As much as a law-and-order person as I am, prisons without AC in Texas is like being confined to a “hot-box” you see in prison camp movies. It can get to well over 100 degrees, health-threatening.
I took a peek into a jail in South America/ Colombia once. Believe me, these guys are in Shangri-La. Those folks had to have outsiders bring them FOOD if they wanted to eat, etc.
...prisons without AC in Texas is like being confined to a hot-box you see in prison camp movies. It can get to well over 100 degrees, health-threatening.
How about our boys in Iraq or in the gulf on blacktop flight deck? How do they deal with their “hot box?”
Too Bad tough S#!T
Cant do the time don’t do the crime.
Shucky darn.
Probably should consider doing their crimes in a Northern East Coast or West Coast state where coddling of criminals is the socially accepted norm.

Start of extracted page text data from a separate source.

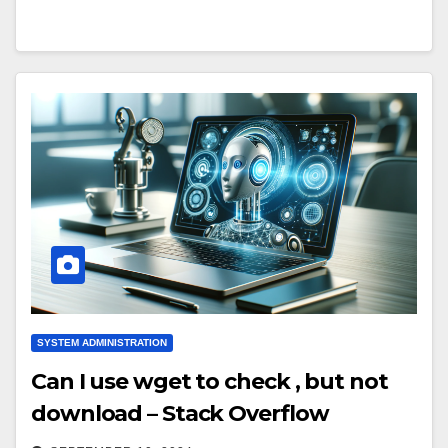
SYSTEM ADMINISTRATION
Can I use wget to check , but not
download – Stack Overflow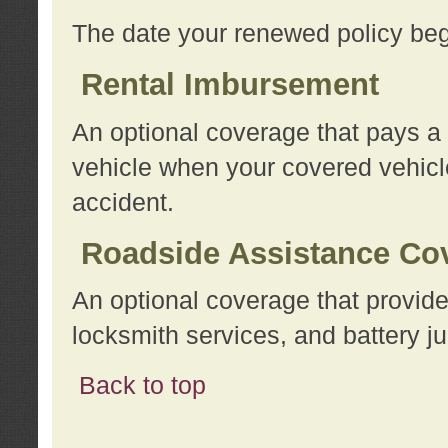
The date your renewed policy beg
Rental Imbursement
An optional coverage that pays a
vehicle when your covered vehicle
accident.
Roadside Assistance Co
An optional coverage that provide
locksmith services, and battery ju
Back to top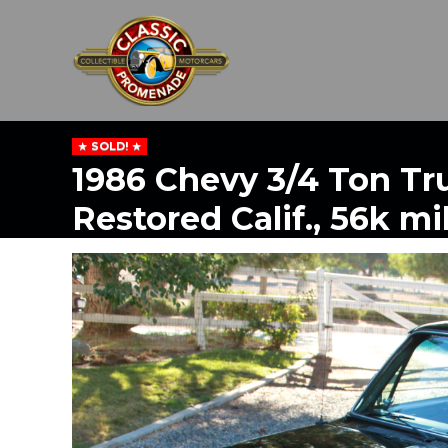
SOLD!
1986 Chevy 3/4 Ton Tr
Restored Calif., 56k mi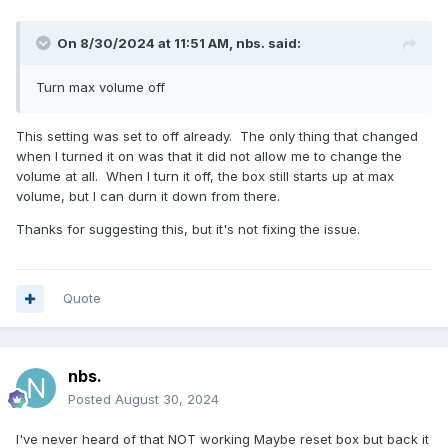
On 8/30/2024 at 11:51 AM,
nbs.
said:
Turn max volume off
This setting was set to off already. The only thing that changed
when I turned it on was that it did not allow me to change the
volume at all. When I turn it off, the box still starts up at max
volume, but I can durn it down from there.
Thanks for suggesting this, but it's not fixing the issue.
Quote
nbs.
Posted
August 30, 2024
I've never heard of that NOT working Maybe reset box but back it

I’m a Texan who grew up without A/C at home or in school in the 70s. Four generations have lived in this house which didn’t get A/C until ‘95. Heck, the A/C is off today and the windows are open.
Whaaa, big whiney babies. If they can’t stand the heat, stay out of the prison kitchen. Go do your crimes in more moderate climates. Half my relatives work/retired at TDCJ and they aren’t crying.

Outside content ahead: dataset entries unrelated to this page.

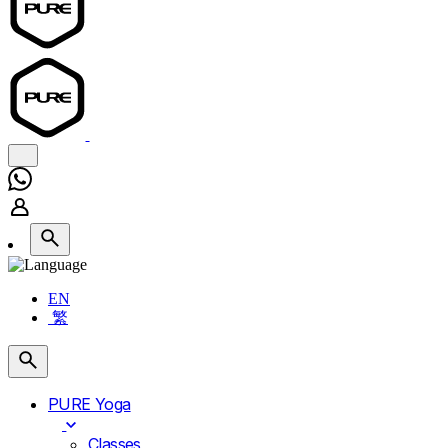
EN
繁
PURE Yoga
Classes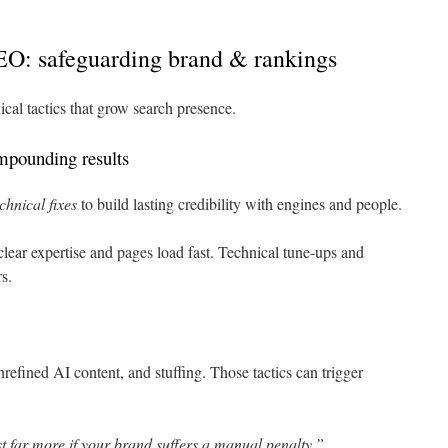
EO: safeguarding brand & rankings
ical tactics that grow search presence.
ompounding results
hnical fixes
to build lasting credibility with engines and people.
ear expertise and pages load fast. Technical tune-ups and
s.
efined AI content, and stuffing. Those tactics can trigger
t far more if your brand suffers a manual penalty.”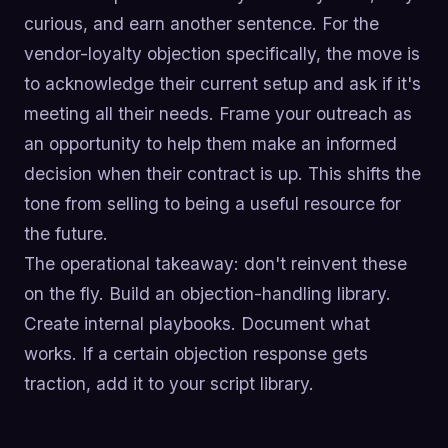
curious, and earn another sentence. For the
vendor-loyalty objection specifically, the move is
to acknowledge their current setup and ask if it's
meeting all their needs. Frame your outreach as
an opportunity to help them make an informed
decision when their contract is up. This shifts the
tone from selling to being a useful resource for
the future.
The operational takeaway: don't reinvent these
on the fly. Build an objection-handling library.
Create internal playbooks. Document what
works. If a certain objection response gets
traction, add it to your script library.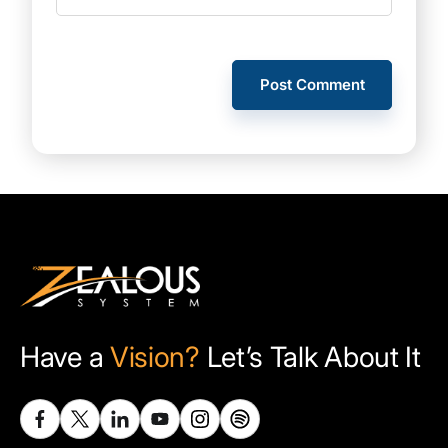
Have a
Vision?
Let’s Talk About It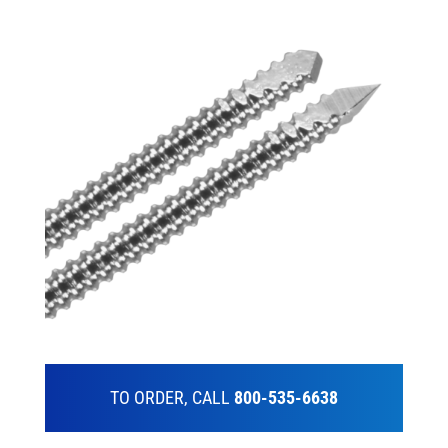
TO ORDER, CALL
800-535-6638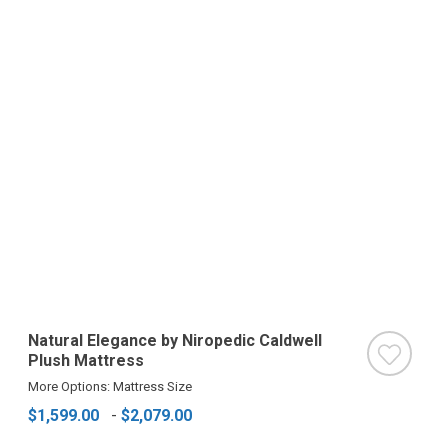
Natural Elegance by Niropedic Caldwell
Plush Mattress
More Options: Mattress Size
$1,599.00
-
$2,079.00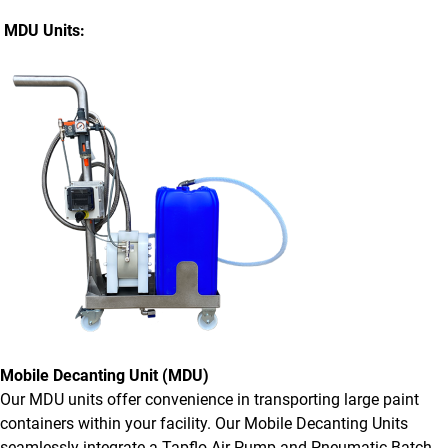
MDU Units:
Mobile Decanting Unit (MDU)
Our MDU units offer convenience in transporting large paint
containers within your facility. Our Mobile Decanting Units
seamlessly integrate a Tapflo Air Pump and Pneumatic Batch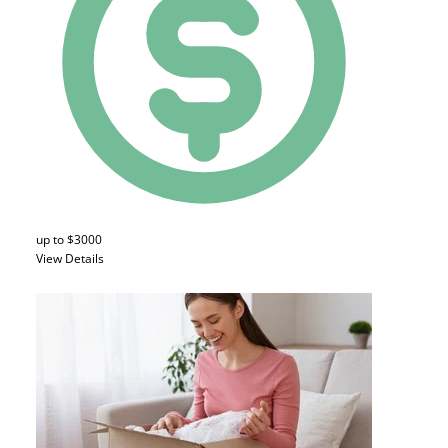
up to $3000
View Details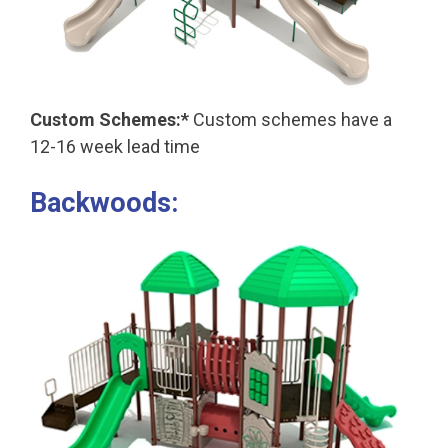
Custom Schemes:*
Custom schemes have a
12-16 week lead time
Backwoods: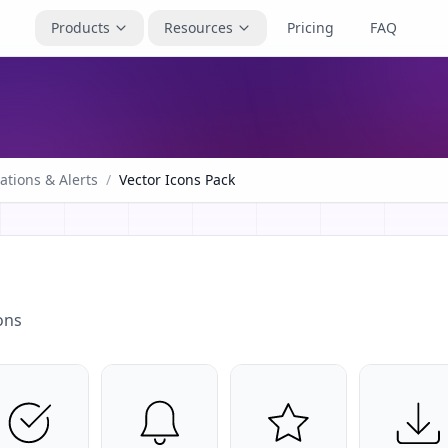
Products
Resources
Pricing
FAQ
cations & Alerts
/
Vector Icons Pack
ons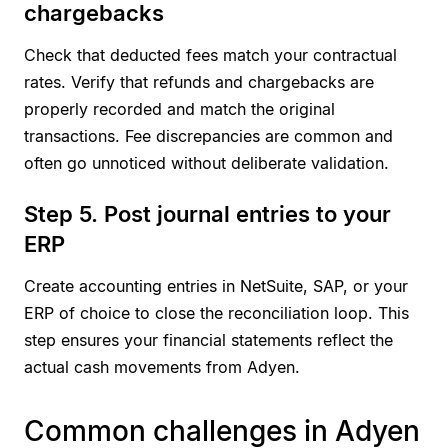
chargebacks
Check that deducted fees match your contractual
rates. Verify that refunds and chargebacks are
properly recorded and match the original
transactions. Fee discrepancies are common and
often go unnoticed without deliberate validation.
Step 5. Post journal entries to your
ERP
Create accounting entries in NetSuite, SAP, or your
ERP of choice to close the reconciliation loop. This
step ensures your financial statements reflect the
actual cash movements from Adyen.
Common challenges in Adyen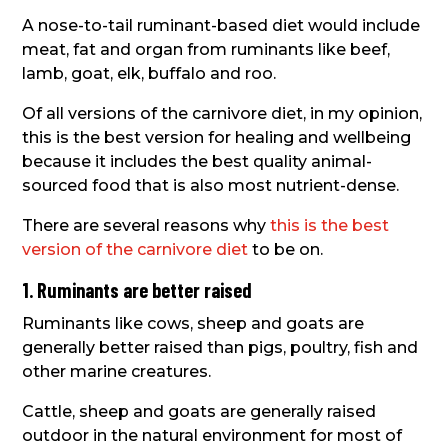
A nose-to-tail ruminant-based diet would include
meat, fat and organ from ruminants like beef,
lamb, goat, elk, buffalo and roo.
Of all versions of the carnivore diet, in my opinion,
this is the best version for healing and wellbeing
because it includes the best quality animal-
sourced food that is also most nutrient-dense.
There are several reasons why
this is the best
version of the carnivore diet
to be on.
1. Ruminants are better raised
Ruminants like cows, sheep and goats are
generally better raised than pigs, poultry, fish and
other marine creatures.
Cattle, sheep and goats are generally raised
outdoor in the natural environment for most of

I grew up in Iowa in the mid-30’s to the early 50’s where it was really hot in July, August and we did not have air conditioning. I do not feel sorry for the inmates.
I grew up in the ‘40s-’50s in Dallas TX. Public schools had open windows and ceiling fans in the hot weather and we kids played all types of sports outside during P.E. (remember when schools had P.E.?)

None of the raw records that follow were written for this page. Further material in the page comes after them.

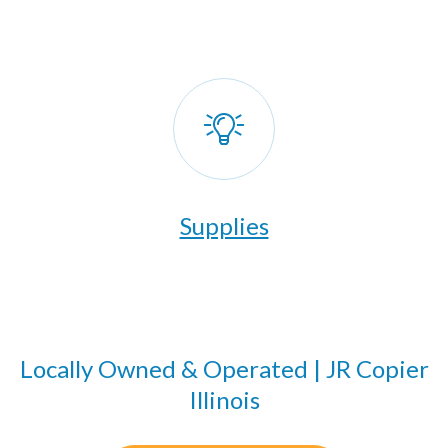
Supplies
Locally Owned & Operated | JR Copier
Illinois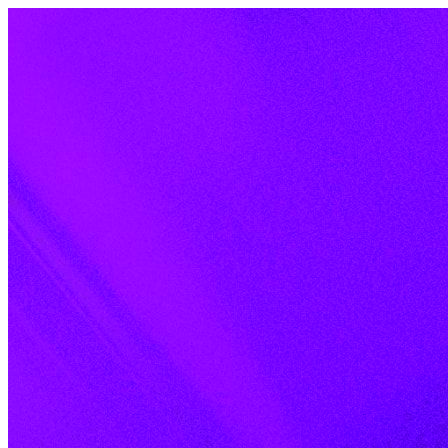
Skip to content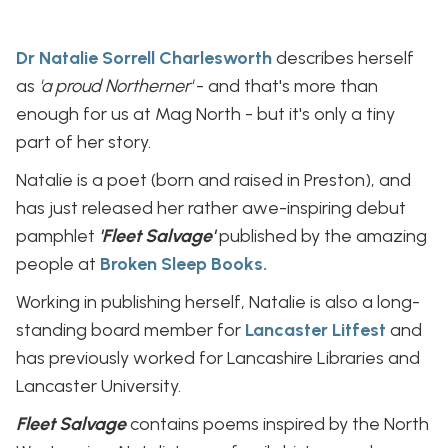
Dr Natalie Sorrell Charlesworth
describes herself
as
'a proud Northerner'
- and that's more than
enough for us at Mag North - but it's only a tiny
part of her story.
Natalie is a poet (born and raised in Preston), and
has just released her rather awe-inspiring debut
pamphlet
'Fleet Salvage'
published by the amazing
people at
Broken Sleep Books.
Working in publishing herself, Natalie is also a long-
standing board member for
Lancaster Litfest
and
has previously worked for Lancashire Libraries and
Lancaster University.
Fleet Salvage
contains poems inspired by the North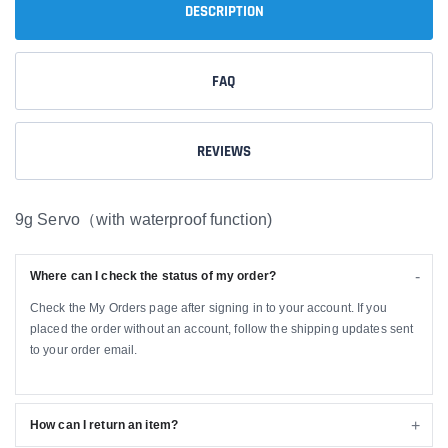
DESCRIPTION
FAQ
REVIEWS
9g Servo（with waterproof function)
Where can I check the status of my order?
Check the My Orders page after signing in to your account. If you
placed the order without an account, follow the shipping updates sent
to your order email.
How can I return an item?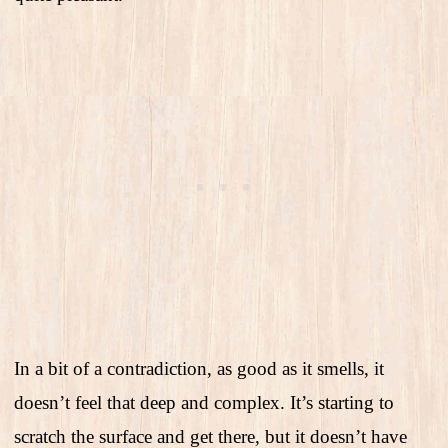
In a bit of a contradiction, as good as it smells, it
doesn’t feel that deep and complex. It’s starting to
scratch the surface and get there, but it doesn’t have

Our 800 sq.ft. house didn’t even have a swamp pump until about ‘53. We used a small exhaust fan in a North window to pull a draft through the house from an open South window.
After supper, neighbors would gather in the yard on the East side of our house with lawn chairs, blankets for kids, ice chests for drinks or watermelon. We would all be out there until about 10-11pm, just to allow the houses to cool down enough to go to bed. ....There was a major heat problem and drought there in the early ‘50s.
We hadn’t committed any crimes deserving punishment. We survived.
I feel no empathy for those who were convicted of crimes that resulted in them being in State prisons. I’m sure the prisons have fans.
I know that years’ ago, the Texas prisoners had to work the farmlands on the prison grounds, from which food was provided to feed the prisoners and sell to local markets. Those prisoners weren’t so pansy as to be filing class action suits.